CR3 News Magazine 2018 February: Black History Special Edition - Page 41

It noted that some studies indicated that there was a slight increase in radon background in areas where there were mining activities, where uranium or associated radionuclides occured in the ore or the waste products.

Strydom pointed out though that while regions with uranium deposits or base-rock containing uranium were generally prone to higher radon concentrations, this factor could be overshadowed by the soil type or the natural ventilation of the house.

"Mining and groundwork activities may result in elevated concentrations if the house is very near to the activities (< 100m) although this has not been shown unequivocally. The effect is highly dependent on weather conditions and season."

The NNR claimed that there were mitigating circumstances that decreased radon levels significantly in our homes and workplaces. These, it said, were good ventilation habits and fair weather throughout most of the year.

"It has been proven that ventilation of an area with high radon can significantly decrease the radon and therefore the risk," it said.

"In countries which experience extensive winters and cold bouts of weather, houses are well built and insulated from the outside, so if any radon come into the house, through ground, the soil or crawl space, not much can be flushed out from normal ventilation processes. But in South Africa, the air is circulated through normal ventilation processes unlike double glazed windows and sealed houses which leads to radon accumulation."

The World Health Organisation (WHO) recommends reducing radon exposure in

your house by:

- increasing under-floor ventilation;

- installing a radon sump system in the basement or under a solid floor;

- avoiding the passage of radon from the basement into living rooms;

- sealing floors and walls and;

- improving the ventilation of the house.

continued on next page ...

The only government body to regulate radiation levels in the country is the NNR, however, their concern and the regulations are aimed at protection against radiation that occurs as a result of human intervention such as mining.

The NNR told Health24 in an emailed response to questions that in several countries abroad it is a legislative requirement to have the radon measured and if need be, mitigated to levels that is considered safe.

"In many of these [countries], the by-laws of certain municipalities also require that new houses that are built, must conform to certain radon levels and be certified safe in a certain range. This also includes houses that are being sold 'second hand' which must conform to a certain value."

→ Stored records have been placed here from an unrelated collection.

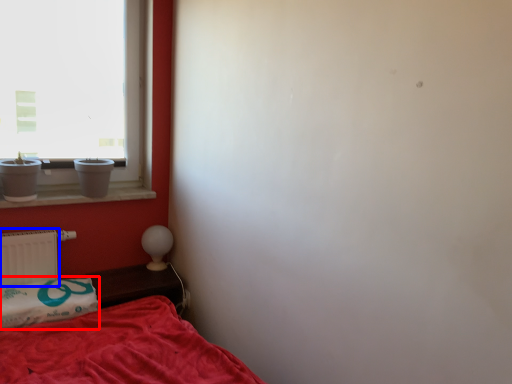
Question: Among these objects, which one is farthest to the camera, pillow (highlighted by a red box) or radiator (highlighted by a blue box)?

Choices:
 (A) pillow
 (B) radiator

Answer: (B)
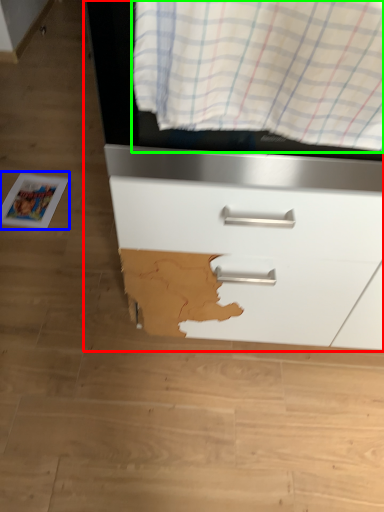
Question: Which object is the closest to the chest of drawers (highlighted by a red box)? Choose among these: magazine (highlighted by a blue box) or curtain (highlighted by a green box).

It said it was not yet a legislative requirement in South Africa for houses to be tested for radon; however, it added that plans are afoot to change this. "The country is on initial stages of setting up a regulatory framework for radon in dwellings."

Where are the radon hot spots in SA?

The NNR further admitted to Health24 that the identification of the geographical or geological areas which are classified as radon prone areas had not been done for the country.

"Increased levels of radon are expected to increase in certain geological formations, but the actual situation for the country is still to be established."

*1 becquerel is equal to 1 radioactive disintegration per second. picocuries per litre (pCi/L) (United States) 1 pCi/L is equal to 37 Bq/m3. 200 Bq/m3 is equal to 5.4 pCi/L.